While nostalgia is an anagram for ‘lost again’, there is merit in doing some time travel back to the early days of New Zealand advertising to reveal some universal truths. Time changes everything, and nothing. Namely, that then as now:
- people want to dress smart, enjoy a coffee, a beer and a chocolate bar, have nice teeth, a good night’s sleep and a healthy breakfast;
- governments want us to drive safely, not smoke, protect our borders and buy power companies;
- advertising reflects and even leads national identity: ‘fresh as a breeze, pure as the sunshine’; the bucolic beauty of Zealandia’s people and animals, living and producing in harmonious contentment; strong people winning from the edge with ‘the finest the world produces’; the silver fern still our most persuasive symbol of uniqueness;
- advertising and art flirt with each other. Andy Warhol’s Campbell’s soup cans could have been New Century Salt, just one example of beautiful illustration and painting in this book. You can also see the banner ads of tomorrow in the eight colour print ads for Apples; and
- the best advertising makes things clear and simple to inform choices, form preferences, and ultimately make better lives – though the clothing proposition ‘Petone – it’s worth waiting for!’ won’t cut it in a Just Do It, Wassup world.
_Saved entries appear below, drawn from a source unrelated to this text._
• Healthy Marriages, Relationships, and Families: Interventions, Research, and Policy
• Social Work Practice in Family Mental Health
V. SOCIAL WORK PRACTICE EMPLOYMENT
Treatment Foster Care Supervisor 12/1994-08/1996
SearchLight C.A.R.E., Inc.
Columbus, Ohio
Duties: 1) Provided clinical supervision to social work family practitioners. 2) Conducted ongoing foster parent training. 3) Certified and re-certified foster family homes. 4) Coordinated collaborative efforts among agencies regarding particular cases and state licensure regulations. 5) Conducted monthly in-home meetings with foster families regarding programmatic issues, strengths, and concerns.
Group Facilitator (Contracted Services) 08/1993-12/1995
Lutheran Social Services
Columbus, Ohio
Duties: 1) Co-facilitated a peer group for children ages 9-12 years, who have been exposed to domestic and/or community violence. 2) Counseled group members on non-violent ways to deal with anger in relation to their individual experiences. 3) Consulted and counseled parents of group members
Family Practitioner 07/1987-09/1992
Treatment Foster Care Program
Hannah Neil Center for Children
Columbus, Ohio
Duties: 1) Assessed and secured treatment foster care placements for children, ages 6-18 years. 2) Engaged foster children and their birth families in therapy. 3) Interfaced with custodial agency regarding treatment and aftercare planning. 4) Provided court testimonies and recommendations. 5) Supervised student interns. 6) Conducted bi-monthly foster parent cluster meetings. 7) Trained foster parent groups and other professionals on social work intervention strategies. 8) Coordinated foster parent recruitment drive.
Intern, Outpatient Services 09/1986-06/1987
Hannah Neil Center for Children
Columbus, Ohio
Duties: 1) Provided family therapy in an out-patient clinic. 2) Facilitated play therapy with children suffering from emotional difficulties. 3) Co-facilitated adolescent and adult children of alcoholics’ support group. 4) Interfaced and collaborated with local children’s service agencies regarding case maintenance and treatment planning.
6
This book is a treasure trove of illustration, painting, typography, copywriting and studio production. There are several compelling brand names that could stand contemporary revival, including a Māori quartet – Kaka, Tekau, Tiki and Taniwha – and a trio of inspirational players: Victory; Ultimate and Arcadia.
Tonally, the messaging from the book’s images is conformist; normality-seeking; don’t rock the boat; Empire King & Country. Thank heavens Zealandia today is wonderfully diverse across ethnicity, taste and spirit. Rowdy and colourful. For me, Anchor butter morphs into Anchor Me. And Dick Frizzell’s essay is, like his painting, a welcome relief from the straight line.